§ **Written task 1**
According to the text about café commuting, how long has Gregg Taylor been President of Transitions Career and Business Consultants?

§ **Provided text**
━━━━━━━━━━━━━━━━━━━━━━━━━━━━━━

Gregg and I were delighted when Marieke Guy of UKOLN asked us to write a guest post for her blog. Like Marieke, we are advocates of remote working. Upon Marieke’s suggestion, we will tell you a little about our café commuting experiences.
Gregg Taylor is an award-winning career coach and employment trends expert in Vancouver, British Columbia. For almost 20 years, Gregg has been the President of Transitions Career and Business Consultants. As his company has grown, office space has become somewhat cramped and the noise levels have increased. Gregg began to take ‘out-of-office’ work days in order to focus on specific projects outside of the hectic pull of his office.
Unfortunately, Gregg didn’t have internet access from his home so he began using his local coffee shop which did. What was also great about working from the coffee shop was that there weren’t the distractions found at home like the Kilimanjaro-sized pile of laundry. And the coffee was always piping hot and the staff handled the clean-up.
One day Gregg was looking around the coffee shop and he saw that other people were hovering over their laptops like he was. He struck up conversations with different ones and politely asked what they were working on. Some were students working on homework. Others were business people taking an ‘out-of-office’ work day. Still others were writers working on their latest creation.
Over time, Gregg developed friendships with some of these fellow cafe commuters. In fact, Gregg has enlisted the help of a couple of these cafe commuter colleagues (a marketing person and a self-publishing specialist) for the Coffee Shop Office project.
His friends and colleagues are now so familiar with Gregg’s alternate office, the Esquires on West 16th and Oak in Vancouver that they will ask him if he is going to be at the head office, the satellite office or his coffee shop office. He’s even held staff meetings at the coffee shop because it is a half way point between his two offices and it is easier for the managers to meet in the middle.
My experience as a café commuter was pretty much nil until Gregg asked me to help him with the Coffee Shop Office project. I was intrigued with the idea though and I knew that the coffeehouses of 18th century London were often used by their patrons for conducting their own business. Lloyd’s of London, the international marine insurance company, began during this time in Edward Lloyd’s coffeehouse in London’s dockyards. The idea of investigating the current remote working trend sounded very interesting and great fun so I was excited to join Gregg in this venture.

━━━━━━━━━━━━━━━━━━━━━━━━━━━━━━

§ **Records from a data source**
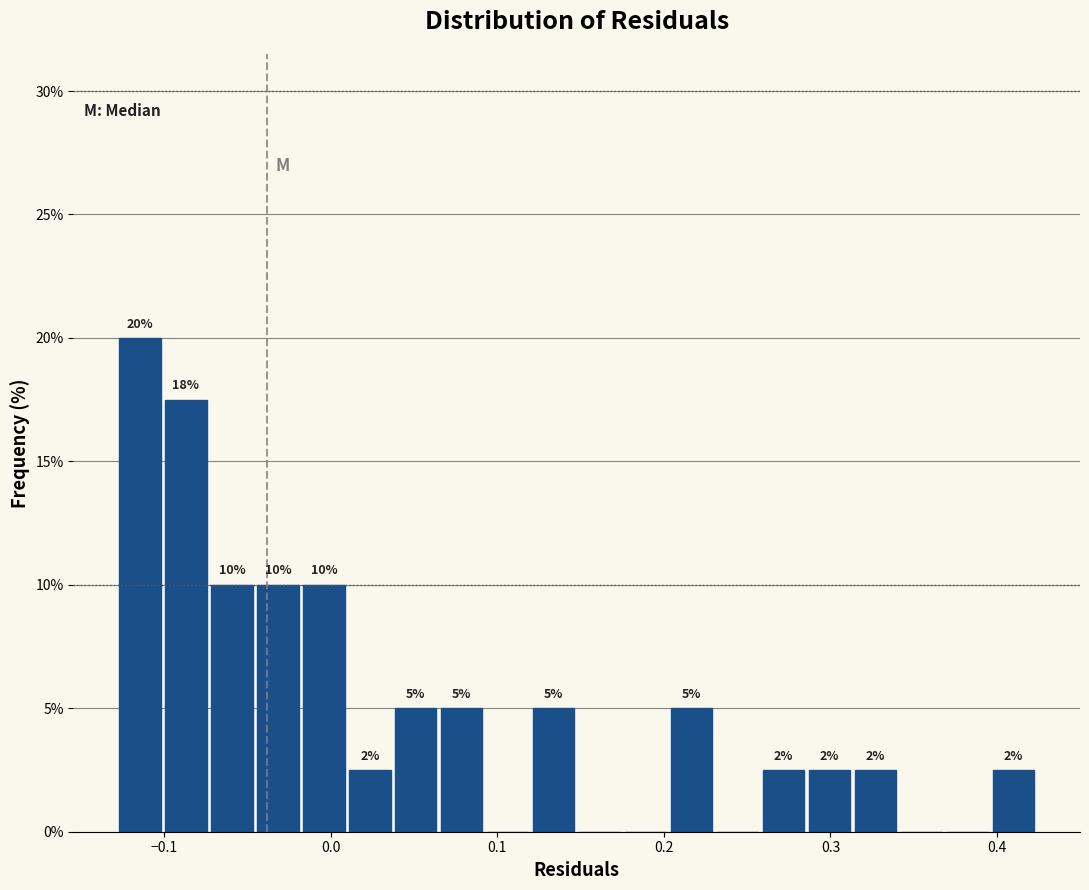

Around what value on the x-axis is the tallest bar? Give the approximate position of its centre, as read against the axis.

-0.11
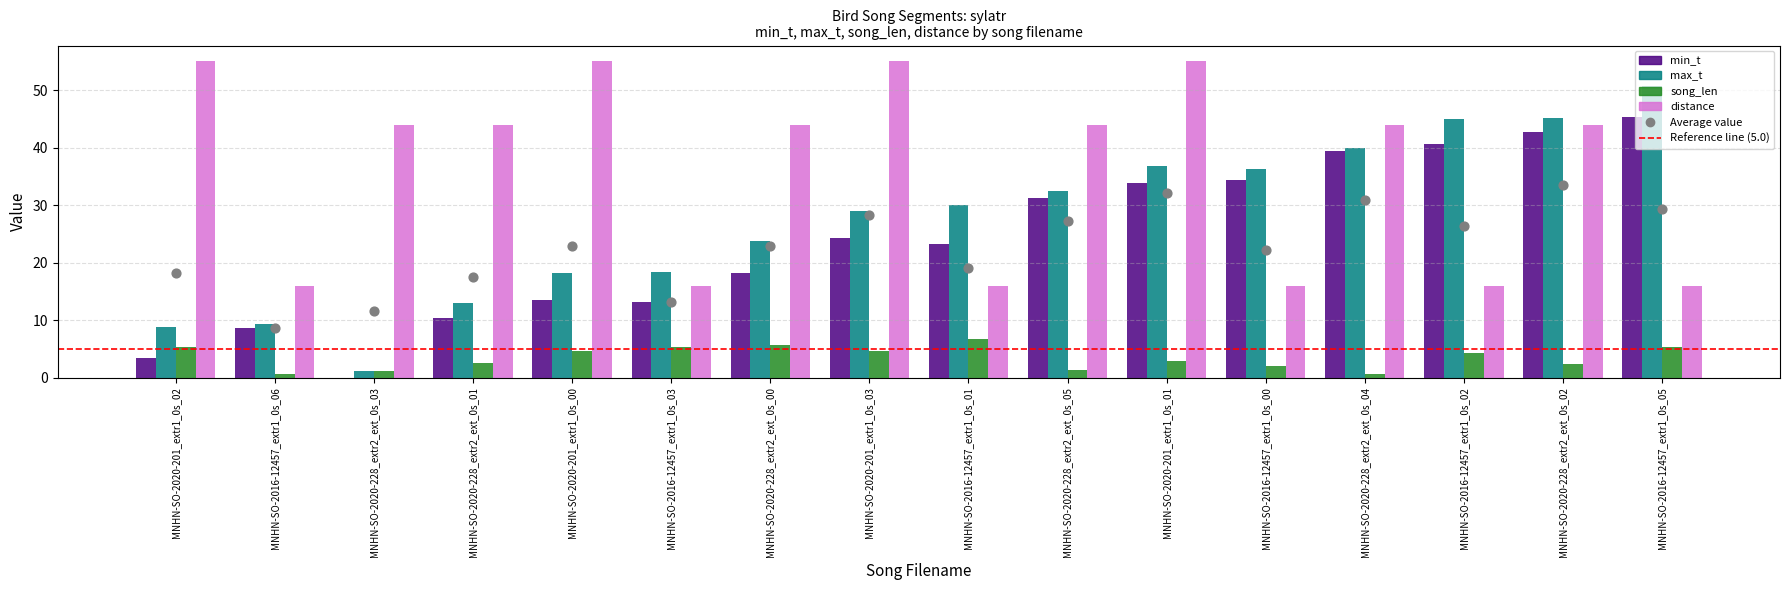

What is the total value across all series at MNHN-SO-2020-228_extr2_ext_0s_01?

69.9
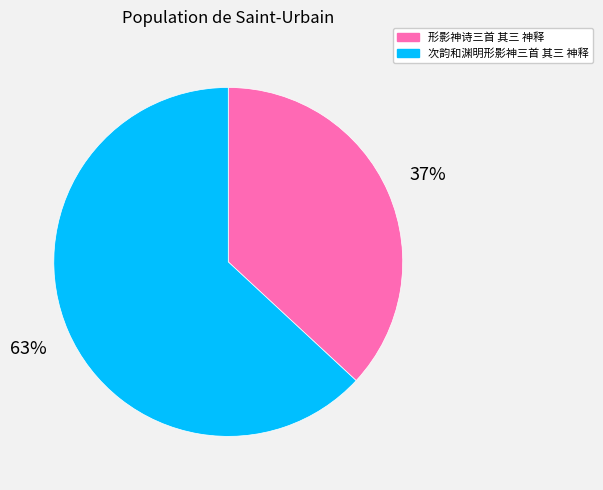

Rank the categories by value from highest to lowest.

次韵和渊明形影神三首 其三 神释, 形影神诗三首 其三 神释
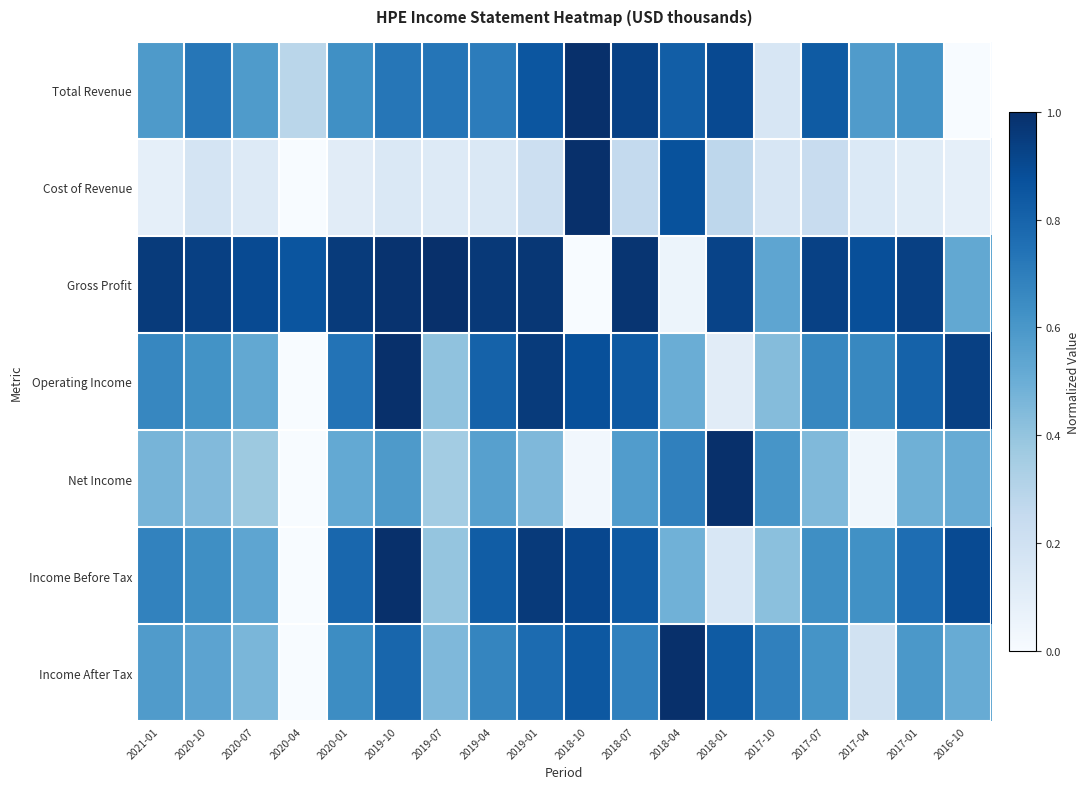

What is the difference between the highest and lowest values at 2017-10?

0.5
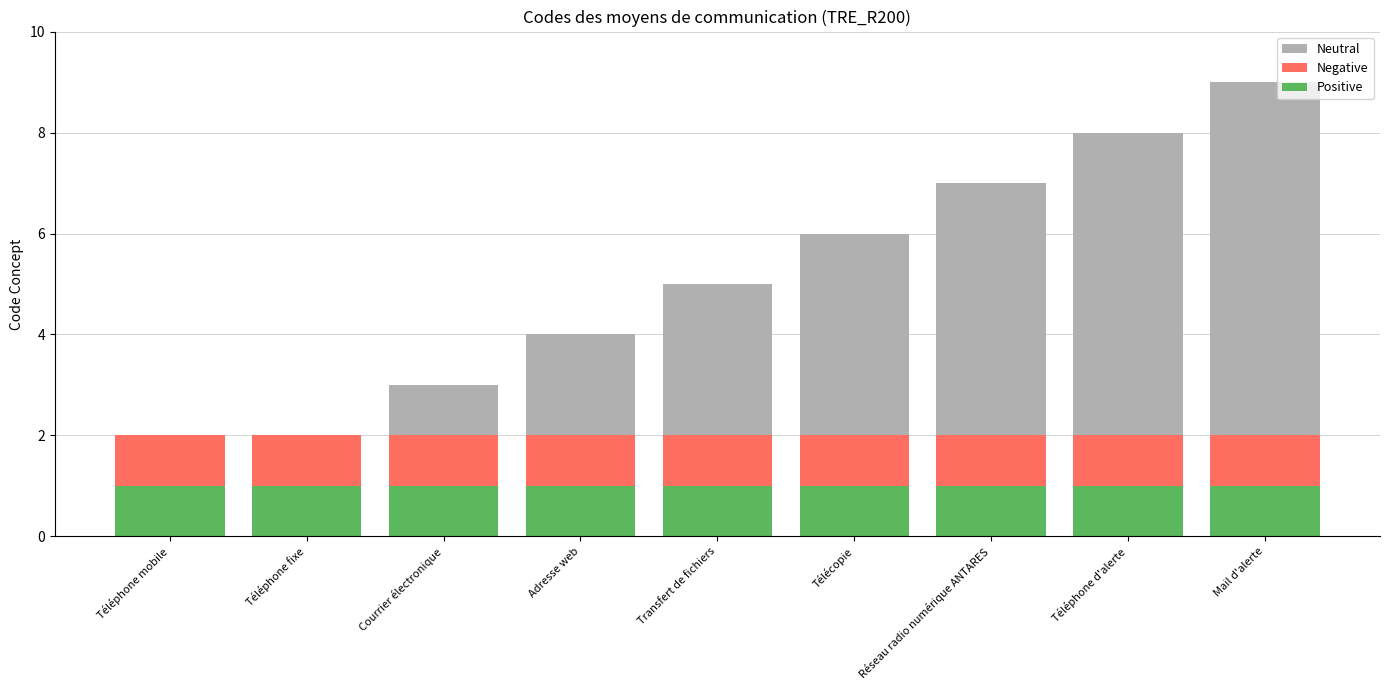

True or false: Positive has a value of 1 at Réseau radio numérique ANTARES.

True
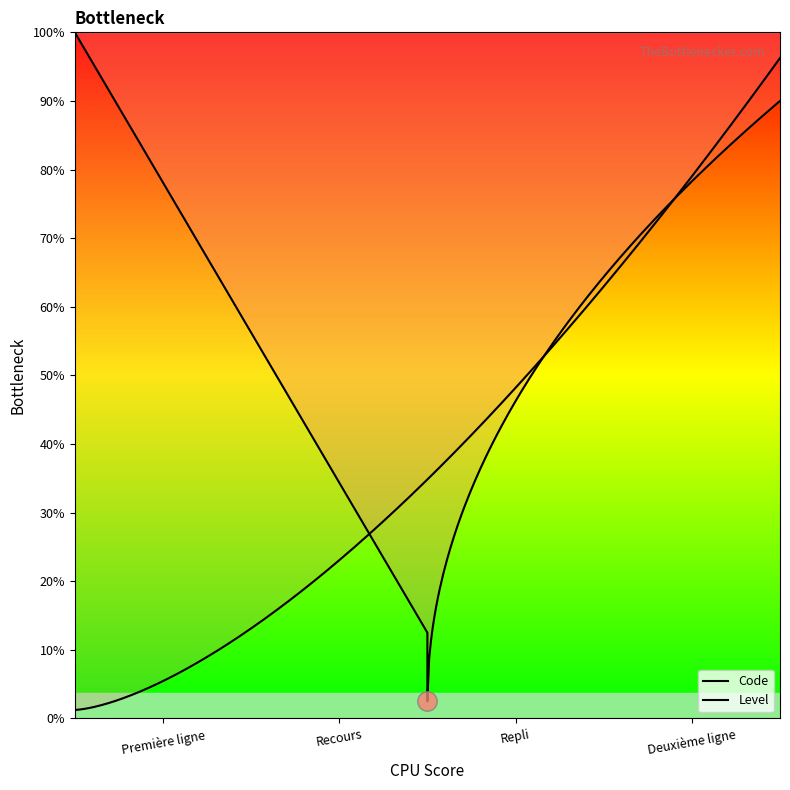

True or false: there are more than 0 points higher than both neighbors.

False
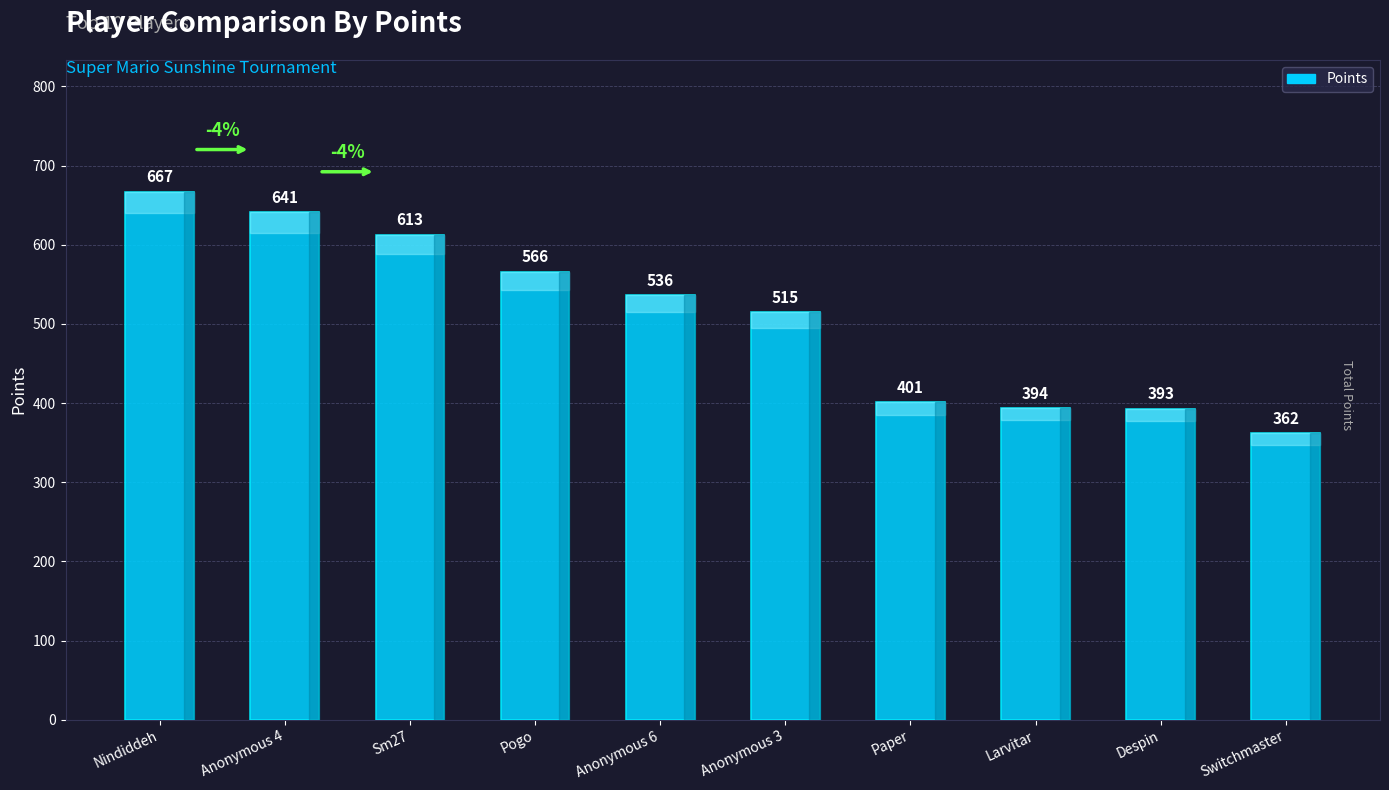

What is the label of the 9th bar from the left?

Despin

━━━━━━━━━━━━━━━━━━━━━━━━━━━━━━

§ **Written task 2**
Gather every line of the listing that contains the string "True".

§ **Exercise answer 1**
Almost 20 years.

§ **Exercise answer 2**
True or false: Positive has a value of 1 at Réseau radio numérique ANTARES.
True
True or false: there are more than 0 points higher than both neighbors.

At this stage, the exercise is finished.